Here’s five examples:
- Anyone, at any time saying the immortal words “that’s not in my job description”.
- Look at the level of absenteeism. High levels of absence are a symptom that people need smaller excuses not to show up for work. If they were more engaged they’d want to be working and finding ways to show up despite their issues.
- Analyse your error rates/corrections/bugs/returns/escalations or whatever your enterprise qualifies as something going wrong (the lean movement would call this ‘failure demand’ because it’s a wasteful demand on your resources derived from a failure to do things properly). Errors and problems in delivery are a symptom that people don’t care enough to get it right the first time and likely don’t care enough to try and correct the underlying issue that gave rise to the problem in the first place.

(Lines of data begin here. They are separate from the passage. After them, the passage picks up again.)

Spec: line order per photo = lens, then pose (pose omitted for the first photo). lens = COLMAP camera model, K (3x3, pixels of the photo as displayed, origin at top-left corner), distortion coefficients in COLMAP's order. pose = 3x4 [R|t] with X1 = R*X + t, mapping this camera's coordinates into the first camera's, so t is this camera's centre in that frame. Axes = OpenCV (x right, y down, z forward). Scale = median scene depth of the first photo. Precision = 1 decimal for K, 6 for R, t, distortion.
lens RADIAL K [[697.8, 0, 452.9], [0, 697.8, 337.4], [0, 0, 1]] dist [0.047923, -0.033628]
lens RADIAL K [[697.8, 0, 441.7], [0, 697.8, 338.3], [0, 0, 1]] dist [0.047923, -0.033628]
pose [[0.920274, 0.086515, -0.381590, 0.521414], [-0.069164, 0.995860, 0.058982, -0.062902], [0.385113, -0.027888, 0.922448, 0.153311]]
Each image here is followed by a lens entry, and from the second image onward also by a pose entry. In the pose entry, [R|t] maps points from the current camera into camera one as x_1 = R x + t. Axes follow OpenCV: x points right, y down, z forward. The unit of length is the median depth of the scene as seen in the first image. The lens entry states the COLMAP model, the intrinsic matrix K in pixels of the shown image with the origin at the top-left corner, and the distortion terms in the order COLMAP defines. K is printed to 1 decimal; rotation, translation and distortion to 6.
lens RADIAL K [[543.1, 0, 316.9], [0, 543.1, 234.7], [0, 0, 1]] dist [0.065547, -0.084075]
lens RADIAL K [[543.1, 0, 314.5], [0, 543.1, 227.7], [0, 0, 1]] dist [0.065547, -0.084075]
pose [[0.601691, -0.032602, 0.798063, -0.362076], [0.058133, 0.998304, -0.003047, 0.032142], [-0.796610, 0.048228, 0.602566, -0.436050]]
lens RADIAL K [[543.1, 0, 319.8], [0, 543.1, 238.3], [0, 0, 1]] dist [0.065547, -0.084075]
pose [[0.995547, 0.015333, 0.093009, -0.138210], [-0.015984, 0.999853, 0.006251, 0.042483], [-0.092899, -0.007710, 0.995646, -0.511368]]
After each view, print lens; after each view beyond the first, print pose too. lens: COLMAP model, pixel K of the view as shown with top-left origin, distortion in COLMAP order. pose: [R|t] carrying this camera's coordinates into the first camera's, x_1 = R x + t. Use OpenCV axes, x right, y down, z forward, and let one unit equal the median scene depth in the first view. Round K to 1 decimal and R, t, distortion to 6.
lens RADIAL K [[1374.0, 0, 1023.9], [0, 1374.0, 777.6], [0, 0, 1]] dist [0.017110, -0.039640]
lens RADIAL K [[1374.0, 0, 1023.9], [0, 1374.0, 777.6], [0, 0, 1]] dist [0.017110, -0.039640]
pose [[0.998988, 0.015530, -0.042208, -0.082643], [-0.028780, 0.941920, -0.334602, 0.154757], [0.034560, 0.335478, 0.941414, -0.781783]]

- Track how many suggestions for improvements and how distributed they are across your teams. If no-one is suggesting any improvements no-one is engaged to care enough. If only a small fraction of the employees are generating ideas to make things better then you only have pockets of engagement.
- Stand in the middle of your workplace just before 5.30 (or whatever time ‘official’ hours of work end). If on the stroke of 5.30 everyone gets up and starts leaving you have a problem. Unless they’re all super-organised machines of efficiency, it probably means they’ve been clock watching since 5pm, winding down, not starting anything, started packing their bags at 5.15, shutting down the computer at 5.20, waiting for the instant they can be out the door ‘legally’. Engaged people don’t clock-watch because the time they finish isn’t important – doing the job right is.
There’s also the added benefit that signs and symptoms – observed behaviours – are easier to talk about and address because they’re out in the open rather than a state of mind. e.g. “I saw you earlier throwing a report across the room, how come you’re that worked up?” vs “Why are you pissed off and not engaged with this project?”. The former gives you an ‘in’ that can’t be refuted (everyone saw the report fly across the room) and allows the employee to unpack their thinking on it. The latter assumes what’s going on in their head and pre-judges, which leaves much less room to address the underlying issue(s) in a way that won’t feel confrontational.
By getting people to talk about expressed behaviour first, you can get to the motivations in a more constructive way. If you pile in trying to talk about their inner world, making assumptions and judgements, all you’ll do is get their back up and make things worse.
All this alternative ‘method’ of determining employee engagement requires you to do is undertake is one of the most valuable, insightful functions as a manager: simply shut up and observe. Watch and listen closely and you’ll learn tons.
If that doesn’t work you can always take a leaf out of Amazon’s book and simply ask “How much should you offer employees to Pay to Quit?” I’m guessing the size and range of numbers you get back would be a pretty good indicator!